The effects of various convolutional blocks were investigated in this study by omitting or altering individual blocks progressively, and the results are summarized in
Table 8. We can see from the table that removing the bottleneck block resulted in a 6.4% performance drop, that Mixed 7a (Reduction-B block) decreased accuracy by 15% to 72%, and that all other techniques improved performance by 0.2% to 0.3%, with the exception of removing the dropout and bottleneck simultaneously, resulting in a 1% performance drop.

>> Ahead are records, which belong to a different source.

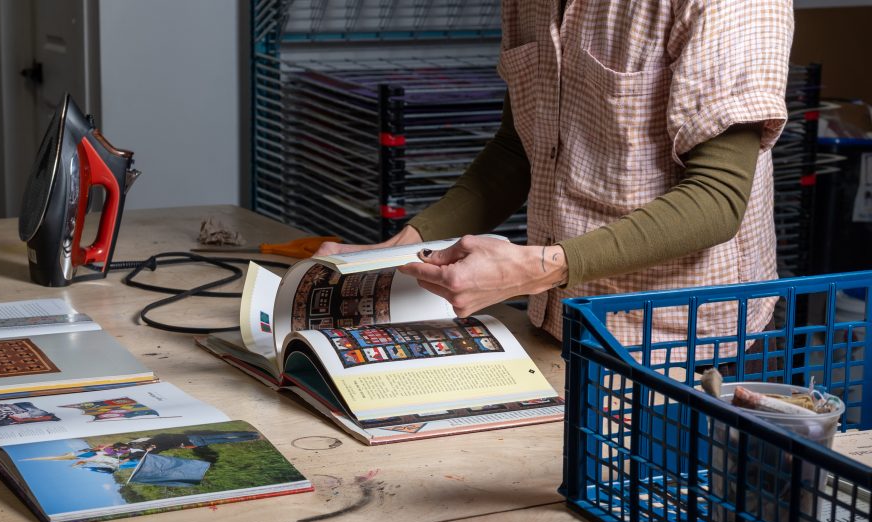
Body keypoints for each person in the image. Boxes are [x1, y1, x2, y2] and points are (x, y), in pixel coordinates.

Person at [316, 0, 794, 347]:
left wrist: (531, 270)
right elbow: (519, 149)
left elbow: (717, 199)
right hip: (557, 319)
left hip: (682, 342)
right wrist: (401, 248)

This resulted in a 67.8% accuracy rate and highlights the vital role these components play in the overall structure of the model. The results of the evaluations are consistent with each other and do not indicate any significant progress.
We also investigated our approach on unmasked faces (see
Table 9. The baseline FaceNet model achieved a test accuracy of 92.25% with an evaluation time of 36.2 s, showcasing its strong performance. Various ablations were conducted to examine the effects of specific components on model performance. Notably, removing the bottleneck and certain Inception Resnet C Blocks (Block 8, Block 17, and Block 35) led to decreased test accuracies ranging from 46.61% to 83.26% and slightly affected the evaluation time. The inclusion of Dropout in conjunction with the bottleneck resulted in a lower test accuracy of 54.50%, indicating that this combination did not contribute positively to smoke detection. Furthermore, the Mixed 7a (Reduction-B block) ablation achieved a test accuracy of 74.25%, showing a moderate impact on model performance.
6. Conclusions
This research paper presents a novel hybrid model for the purpose of recognizing masked faces, which combines deep learning techniques with traditional machine learning methods. Our own Pareto-optimized FaceNet model was proposed as the main model for this task. This model is widely used in deep learning for facial recognition and has proven to be effective. The study utilized a mixture of two datasets consisting of 100 labels and various training and testing procedures. The dataset was divided into training, validation, and test sets using stratified K-Fold cross-validation, and the proposed model was trained and tested on these sets. The results of this study show that the Pareto optimization allowed improving the overall accuracy, over the 94% achieved by the original FaceNet variant, which also performed similarly to the arcface model during testing. Furthermore, the Pareto-optimized model no longer has a limitation of the model size and is a much smaller and more efficient version than the original FaceNet and its derivatives, helping to reduce its inference time and making it more practical for use in real-life applications.
Future work on FaceNet and facial recognition technology, in general, will focus on several key areas to address current limitations, improve performance, and explore new applications. We will continue exploring alternative network architectures that provide better trade-offs between accuracy, computational complexity, and memory requirements. This may involve designing novel layers, activation functions, or loss functions, as well as utilizing techniques such as network pruning, quantization, or knowledge distillation.